I hurried to catch the train to Washington D.C. to visit my sister for the day. I snuggled into the Amtrak seat as comfortably as I could possibly get, but just as the world behind my window began to creak into motion and I began to drift off to sleep, a little boy behind me began to shout, “Look mommy, we’re moving, we’re moving!”

I’ll be the first to admit that I never really was a “kid person.” Whenever I would hear a crying baby, I’d typically put my headphones in to drain out the wails and forcefully smile at them in hopes that it would cheer them up and make them stop crying. It never worked. So when I heard the little boy shouting behind me as I was in the midst of dozing off and realized I had forgotten my headphones on my desk, I wasn’t the happiest person on that train to say the least. It was going to be a train ride that would feel much longer than two and a half hours.
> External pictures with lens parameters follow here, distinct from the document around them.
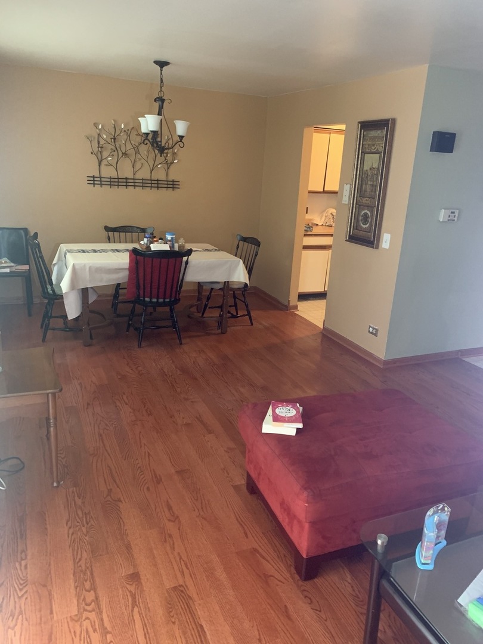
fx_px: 484
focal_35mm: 26
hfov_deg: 53.1
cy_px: 322
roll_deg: -3.7
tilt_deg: -16.0
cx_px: 242
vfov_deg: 67.3
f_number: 1.8
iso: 400
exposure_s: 1/40
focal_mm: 4.25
Instead of sleeping, I looked out the window as the little boy pointed out every train track, every river and every construction site the train zoomed past. Instead of screaming “water fountain” when he saw one, he shouted, “Waterfall, waterfall!” Even though it was just a confusion of words, it made me think about how differently he saw the world from the way I did. I felt blind to what he saw.

In my peripheral sight, I saw the boy’s reflection in the window colored by the green trees outside. He was gripping onto the window ledge, nose pressed up against the glass, eyes wide and mesmerized as if he were seeing the world for the first time. The window was like his television screen. He was so easily fascinated by the smallest details I didn’t notice and took for granted, such as when another train ran parallel to ours and whenever our train would pull up to another station. I felt envious of him and nostalgic for the days when I saw the world like he did. The older I grow, the more the world seems to shrink and shrivel before my eyes, but to this boy, the world was inflated and bloated with beauty.

Upon returning to the University later that evening, I saw it in a way I hadn’t before. Dusk was settling over Charlottesville when I stepped off the train, giving it that light blue glow. It was humid, but not the bothersome kind. The cicadas had already begun chirping in a dissonant chorus for the night, a tune for the nocturnal. I climbed up the stairs and noticed the fairy lights of the restaurant next door I hadn’t noticed before. There were some fallen leaves gripping the ground and the shadows of the Blue Ridge Mountains poking the sky.

This was one of those times that made me regret constantly blasting music in my ears whenever I’m on the go, as if I want to avoid the universe as much as humanly possible. It made me think about what other things I’ve missed because I was directing my attentions away from where I was in the present moment. We all crave distractions like we do guilty pleasures, but every moment of our lives we spend distracted is a moment in which we will never know what we missed.